New housing in Digbeth

July 25th, 2007

I am currently one of a project group which is proposing a small residential and workspace development in Digbeth, Birmingham, part of the Eastside regeneration zone. Our intention is to build affordable housing and workspaces within the framework of a Community Land Trust. Our project has been accepted as one of a number of CLT pilot projects in a national programme run by the Housing Corporation. Architecturally, we intend to respond to the characterisation of Digbeth by Professor Michael Parkinson in his 2006 visioning study for the City Council. He says

“This is one of the most exciting parts of the city, which has authenticity, grit, great buildings, waterways. In other cities it would be a jewel. It is absolutely critical that this area is developed in the right way for the city. It certainly must not be overdeveloped or sanitised by conventional development”.

(See also Eastsiders)

Joe Holyoak: short CV

July 25th, 2007

I am an architect and urban designer, with a Diploma in Architecture (1968) and an MA in Urban Design (1980). I am Reader at Birmingham School of Architecture, University of Central England, and an architect and urban designer in practice. At UCE I am Course Director of the MA in Urban Design course, and a unit leader on the Diploma in Architecture course. I have recently been an external examiner at Oxford Brookes University and at Heriot-Watt University, Edinburgh. My main research interests are in urban regeneration; the design, use and management of urban space; and 19th, 20th and 21st century architecture. My urban design practice is mainly concerned with the replanning and regeneration of postwar housing estates, and I am currently working in Market Drayton, Shropshire, and Newbury, Berkshire. I am an urban design consultant to Redditch BC and Bromsgrove DC.
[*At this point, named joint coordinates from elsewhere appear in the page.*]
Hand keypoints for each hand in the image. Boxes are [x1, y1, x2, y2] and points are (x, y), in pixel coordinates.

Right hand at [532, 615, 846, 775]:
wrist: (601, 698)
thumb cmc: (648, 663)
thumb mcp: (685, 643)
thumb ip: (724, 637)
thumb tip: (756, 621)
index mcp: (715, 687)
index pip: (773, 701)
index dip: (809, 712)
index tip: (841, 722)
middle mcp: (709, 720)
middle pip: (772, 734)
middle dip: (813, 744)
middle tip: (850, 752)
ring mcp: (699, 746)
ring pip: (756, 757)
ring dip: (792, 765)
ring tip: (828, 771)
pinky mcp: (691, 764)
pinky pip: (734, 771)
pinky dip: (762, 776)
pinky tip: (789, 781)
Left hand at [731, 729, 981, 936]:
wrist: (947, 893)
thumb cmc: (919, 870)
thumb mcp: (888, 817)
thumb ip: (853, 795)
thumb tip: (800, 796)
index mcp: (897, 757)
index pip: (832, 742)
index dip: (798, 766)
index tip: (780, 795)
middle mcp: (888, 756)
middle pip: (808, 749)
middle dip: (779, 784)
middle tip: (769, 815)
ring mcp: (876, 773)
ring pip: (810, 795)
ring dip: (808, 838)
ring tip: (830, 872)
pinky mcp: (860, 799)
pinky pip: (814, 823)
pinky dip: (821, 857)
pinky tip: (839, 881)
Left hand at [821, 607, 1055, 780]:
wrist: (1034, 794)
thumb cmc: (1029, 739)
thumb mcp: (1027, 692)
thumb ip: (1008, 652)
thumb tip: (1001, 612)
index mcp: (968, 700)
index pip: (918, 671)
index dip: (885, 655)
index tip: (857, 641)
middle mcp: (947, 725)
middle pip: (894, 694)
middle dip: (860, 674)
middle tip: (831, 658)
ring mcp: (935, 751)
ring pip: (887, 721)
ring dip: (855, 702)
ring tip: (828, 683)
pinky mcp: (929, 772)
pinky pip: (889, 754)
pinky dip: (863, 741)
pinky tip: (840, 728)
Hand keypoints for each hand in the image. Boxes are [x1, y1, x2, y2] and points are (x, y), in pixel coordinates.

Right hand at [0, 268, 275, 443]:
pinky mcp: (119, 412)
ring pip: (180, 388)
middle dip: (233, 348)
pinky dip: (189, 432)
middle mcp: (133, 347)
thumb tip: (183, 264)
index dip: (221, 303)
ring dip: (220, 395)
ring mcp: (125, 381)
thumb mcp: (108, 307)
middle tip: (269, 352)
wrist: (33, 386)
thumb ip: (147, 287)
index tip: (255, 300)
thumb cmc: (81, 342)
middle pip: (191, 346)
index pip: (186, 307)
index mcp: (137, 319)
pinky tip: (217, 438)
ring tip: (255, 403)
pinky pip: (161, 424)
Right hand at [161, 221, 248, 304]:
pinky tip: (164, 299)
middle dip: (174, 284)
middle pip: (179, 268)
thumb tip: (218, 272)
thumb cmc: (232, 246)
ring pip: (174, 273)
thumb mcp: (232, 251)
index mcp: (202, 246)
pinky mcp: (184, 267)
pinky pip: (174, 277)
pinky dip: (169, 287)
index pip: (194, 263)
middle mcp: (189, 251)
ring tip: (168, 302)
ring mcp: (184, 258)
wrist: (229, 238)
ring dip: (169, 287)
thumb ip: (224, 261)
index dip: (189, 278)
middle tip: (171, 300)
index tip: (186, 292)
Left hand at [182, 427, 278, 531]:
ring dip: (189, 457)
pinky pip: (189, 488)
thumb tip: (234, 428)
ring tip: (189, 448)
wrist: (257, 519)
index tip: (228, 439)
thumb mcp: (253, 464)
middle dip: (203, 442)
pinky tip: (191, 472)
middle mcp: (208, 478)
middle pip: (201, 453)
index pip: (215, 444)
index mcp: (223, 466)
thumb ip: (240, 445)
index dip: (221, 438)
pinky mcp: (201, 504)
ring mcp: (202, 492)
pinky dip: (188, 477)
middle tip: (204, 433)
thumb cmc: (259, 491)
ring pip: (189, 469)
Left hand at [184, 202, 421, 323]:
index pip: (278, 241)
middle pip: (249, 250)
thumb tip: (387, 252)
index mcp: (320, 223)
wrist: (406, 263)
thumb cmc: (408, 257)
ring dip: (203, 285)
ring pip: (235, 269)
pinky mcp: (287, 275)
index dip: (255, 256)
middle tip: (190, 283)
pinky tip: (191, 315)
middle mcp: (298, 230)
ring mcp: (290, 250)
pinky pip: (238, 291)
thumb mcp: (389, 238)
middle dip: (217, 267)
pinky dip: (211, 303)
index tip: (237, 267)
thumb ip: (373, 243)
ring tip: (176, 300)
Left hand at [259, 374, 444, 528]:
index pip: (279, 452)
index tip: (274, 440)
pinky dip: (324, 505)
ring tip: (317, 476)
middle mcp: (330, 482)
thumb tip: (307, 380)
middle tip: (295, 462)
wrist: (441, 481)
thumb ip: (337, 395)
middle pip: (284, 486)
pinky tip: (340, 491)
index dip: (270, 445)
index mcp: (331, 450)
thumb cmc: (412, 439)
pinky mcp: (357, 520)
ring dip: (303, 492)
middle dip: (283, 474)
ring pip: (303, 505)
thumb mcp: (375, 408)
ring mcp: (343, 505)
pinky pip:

I am active in the political and practical arenas of architecture, conservation and urban planning, particularly in Birmingham. I was instrumental in the creation of MADE, the regional centre for architecture, in 2000. I am a trustee of the Birmingham Conservation Trust, a member of the Executive Committee of the Birmingham Design Initiative (BDI), and Vice-Chairman of the Victorian Society (Birmingham and West Midlands Group) and Chairman of its Casework Subcommittee. In 2006 I chaired the Victorian Society’s Working Group on Schools.

I am one of three Regional Representatives for CABE for the West Midlands. I am a member of the Design Review Panel for Urban Vision North Staffordshire, and also of the new West Midlands Design Review Panel. I was chairman of the judges for the first Southern Staffordshire Design Awards, 2005, and also a judge in 2007. I was also a judge for the 2005 BDI Place and Genius architectural awards. I am a member of the team awarded the contract by CABE for the 2007, 2008 and 2009 national Urban Design Summer Schools.

I write, speak and broadcast frequently on my subjects. Published in 2004 was Street, Subway and Mall, a study of the changes in urban space in the redevelopment of Birmingham’s Bull Ring, in Remaking Birmingham: the visual culture of urban regeneration (Routledge, 2004); I have written the history of Brindleyplace in Brindleyplace: a model for urban regeneration (Right Angle Press, 1999); and shortly to be published for the Victorian Society is a study of the architects Martin and Chamberlain in 19th Century Birmingham Architects. In preparation is a chapter on Birmingham for a book on Urban Design and the UK Urban Renaissance, to be published by Routledge in 2009. I write regularly for the Architects’ Journal and for Urban Design.

I co-organised a national conference in 2005 on Urban Space and Anti-social Behaviour, and also the 2005 annual conference of the Urban Design Group on Urban Design and the Multicultural City. I was in 2005 part of a team, Design for Change, which completed a project for CABE, running a pilot series of workshops on urban design for local authority councillors and officers in four regions of England. I was in 2006 a Technical Assessor for the Eastside City Park Design Competition in Birmingham. This year I have delivered a series of Continuing Professional Development presentations on urban design for RIBA regions in the midlands and north. Currently I am a member of a research team that has recently completed a project for CABE on Risk and the Design of Public Space, and a member of a team writing an Urban Design Guide for Walsall MBC.